Isso porque, pela proposta, a prioridade do fundo será alocar os recursos na compra de títulos verdes, azuis (de projetos ligados a recursos hídricos) e sustentáveis (que conjugam ambiental e social) de países em desenvolvimento.
Como hoje não existe volume suficiente desses papéis no mercado, o fundo também poderá alocar em papéis de dívida soberana tradicionais de países em desenvolvimento. Em terceiro lugar, também poderia aplicar em títulos de alto rendimento emitidos por países desenvolvidos.
Países elegíveis e controle do desmatamento
Hoje, há 79 países com florestas tropicais no mundo, mas nem todos serão elegíveis a receber os pagamentos. A proposta prevê a exclusão de países considerados ricos, que são cerca de 12.
Para os demais, a ideia é que só possam participar aqueles que apresentarem uma baixa taxa de desmatamento e degradação em relação ao ano anterior. A proposta inicial é um percentual de 0,5% por ano.
Uma vez dentro do programa, o desmatamento não poderá aumentar mais do que determinada taxa a cada ano – o documento fala em 0,1%.
Uma das principais inovações propostas pelo TFFF está nos mecanismos de monitoramento. Serão usadas imagens de satélite, com critérios e dados tornados públicos, e a medição será essencialmente da área de cobertura vegetal.
O objetivo é evitar os complexos e caros métodos de mensuração de carbono estocado nas florestas. A proposta afirma que o fundo não vai substituir nem competir com projetos de geração de créditos de carbono. Pelo contrário, os mecanismos seriam complementares.
Para os países ricos, o mecanismo é vantajoso em relação às doações que têm feito para fundos climáticos, uma vez que aqui trata-se de um empréstimo que retornará aos respectivos Tesouros ao fim de 30 a 40 anos. Hoje, as doações têm um custo político, porque entram nos orçamentos dos países e precisam ser aprovadas.
Para participar do mecanismo, no limite, esses países poderão emitir títulos soberanos para captar os recursos e aplicá-los no fundo pela mesma taxa, com custo zero aos cofres públicos.
Outra vantagem do mecanismo é que, embora esteja alinhado aos objetivos do Acordo de Paris, é desvinculado dele e, portanto, não depende da aprovação consensual das nações signatárias.

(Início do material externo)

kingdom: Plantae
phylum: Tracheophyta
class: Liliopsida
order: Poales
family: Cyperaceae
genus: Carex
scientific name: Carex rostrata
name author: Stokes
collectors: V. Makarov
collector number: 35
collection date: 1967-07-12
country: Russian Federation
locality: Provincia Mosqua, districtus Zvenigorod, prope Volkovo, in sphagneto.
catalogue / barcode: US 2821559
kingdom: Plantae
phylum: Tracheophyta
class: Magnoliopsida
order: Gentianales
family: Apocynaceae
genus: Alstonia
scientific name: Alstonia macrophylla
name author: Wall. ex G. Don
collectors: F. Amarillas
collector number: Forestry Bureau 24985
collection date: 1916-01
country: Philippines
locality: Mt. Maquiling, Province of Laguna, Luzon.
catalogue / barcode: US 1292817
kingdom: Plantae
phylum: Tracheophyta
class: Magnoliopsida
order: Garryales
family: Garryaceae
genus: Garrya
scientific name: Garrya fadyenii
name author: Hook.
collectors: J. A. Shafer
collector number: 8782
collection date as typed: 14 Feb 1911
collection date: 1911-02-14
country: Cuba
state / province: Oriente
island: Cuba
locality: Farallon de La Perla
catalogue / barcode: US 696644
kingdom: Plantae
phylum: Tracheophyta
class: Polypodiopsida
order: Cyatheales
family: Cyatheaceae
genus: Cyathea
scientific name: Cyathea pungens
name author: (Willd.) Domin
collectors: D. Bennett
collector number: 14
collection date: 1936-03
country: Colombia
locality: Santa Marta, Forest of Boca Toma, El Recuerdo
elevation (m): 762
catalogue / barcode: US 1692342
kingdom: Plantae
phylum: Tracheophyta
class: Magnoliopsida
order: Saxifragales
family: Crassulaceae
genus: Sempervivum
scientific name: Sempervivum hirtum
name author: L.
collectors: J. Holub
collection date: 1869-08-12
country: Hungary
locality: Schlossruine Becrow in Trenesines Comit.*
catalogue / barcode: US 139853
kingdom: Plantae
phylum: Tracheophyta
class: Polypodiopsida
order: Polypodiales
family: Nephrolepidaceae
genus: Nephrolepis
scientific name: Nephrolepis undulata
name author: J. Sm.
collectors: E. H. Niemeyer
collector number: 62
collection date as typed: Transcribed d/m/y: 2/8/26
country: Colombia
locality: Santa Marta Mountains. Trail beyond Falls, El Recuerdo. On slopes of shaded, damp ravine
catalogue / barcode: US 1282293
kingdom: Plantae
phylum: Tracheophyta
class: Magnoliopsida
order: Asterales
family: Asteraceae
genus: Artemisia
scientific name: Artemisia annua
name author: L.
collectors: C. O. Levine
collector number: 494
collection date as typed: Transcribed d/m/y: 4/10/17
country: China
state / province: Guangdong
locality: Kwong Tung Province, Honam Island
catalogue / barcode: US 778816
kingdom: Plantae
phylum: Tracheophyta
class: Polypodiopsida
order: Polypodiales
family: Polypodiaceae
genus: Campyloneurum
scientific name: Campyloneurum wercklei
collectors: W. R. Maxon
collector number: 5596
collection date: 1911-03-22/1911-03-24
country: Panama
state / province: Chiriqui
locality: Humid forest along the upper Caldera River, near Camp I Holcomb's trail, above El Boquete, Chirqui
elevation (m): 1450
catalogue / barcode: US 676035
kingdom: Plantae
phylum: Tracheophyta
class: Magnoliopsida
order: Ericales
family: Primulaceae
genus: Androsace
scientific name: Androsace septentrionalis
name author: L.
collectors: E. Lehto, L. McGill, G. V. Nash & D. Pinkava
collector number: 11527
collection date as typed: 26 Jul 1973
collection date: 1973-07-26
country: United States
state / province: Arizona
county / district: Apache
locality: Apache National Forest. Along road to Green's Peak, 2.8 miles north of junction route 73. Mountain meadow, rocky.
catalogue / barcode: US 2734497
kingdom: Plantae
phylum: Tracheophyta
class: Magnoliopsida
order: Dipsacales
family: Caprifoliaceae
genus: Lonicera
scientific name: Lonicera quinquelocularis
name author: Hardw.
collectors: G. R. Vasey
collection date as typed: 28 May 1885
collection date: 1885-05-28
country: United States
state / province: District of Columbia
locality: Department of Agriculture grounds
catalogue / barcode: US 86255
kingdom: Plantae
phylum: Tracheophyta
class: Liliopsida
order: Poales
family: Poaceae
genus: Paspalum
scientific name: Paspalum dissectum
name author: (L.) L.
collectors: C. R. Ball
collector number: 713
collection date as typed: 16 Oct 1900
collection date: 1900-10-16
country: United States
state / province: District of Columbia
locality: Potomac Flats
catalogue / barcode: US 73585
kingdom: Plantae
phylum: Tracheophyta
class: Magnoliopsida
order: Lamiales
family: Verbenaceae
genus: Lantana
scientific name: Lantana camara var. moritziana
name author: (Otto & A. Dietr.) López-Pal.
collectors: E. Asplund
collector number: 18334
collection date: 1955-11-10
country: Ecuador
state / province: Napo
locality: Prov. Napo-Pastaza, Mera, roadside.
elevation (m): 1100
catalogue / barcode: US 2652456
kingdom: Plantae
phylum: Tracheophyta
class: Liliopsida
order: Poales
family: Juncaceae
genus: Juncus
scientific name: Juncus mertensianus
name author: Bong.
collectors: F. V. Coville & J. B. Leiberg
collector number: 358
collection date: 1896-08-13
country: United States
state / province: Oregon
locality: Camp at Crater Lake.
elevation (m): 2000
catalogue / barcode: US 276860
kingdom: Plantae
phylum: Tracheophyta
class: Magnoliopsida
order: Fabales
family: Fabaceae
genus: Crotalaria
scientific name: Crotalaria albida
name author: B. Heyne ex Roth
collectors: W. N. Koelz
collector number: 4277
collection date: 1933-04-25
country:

Ainda assim, o caminho até sua eventual criação ainda é longo e depende de negociações entre todos os lados. Nas palavras de Haddad ao final do encontro, segundo relato de presentes, a proposta é a arquitetura do fundo e agora virá a fase de engenharia.
O Brasil receberá contribuições dos países interessados e a intenção é apresentar um desenho ainda mais detalhado na COP29, no Azerbaijão, com o objetivo de um lançamento formal na COP30, em Belém.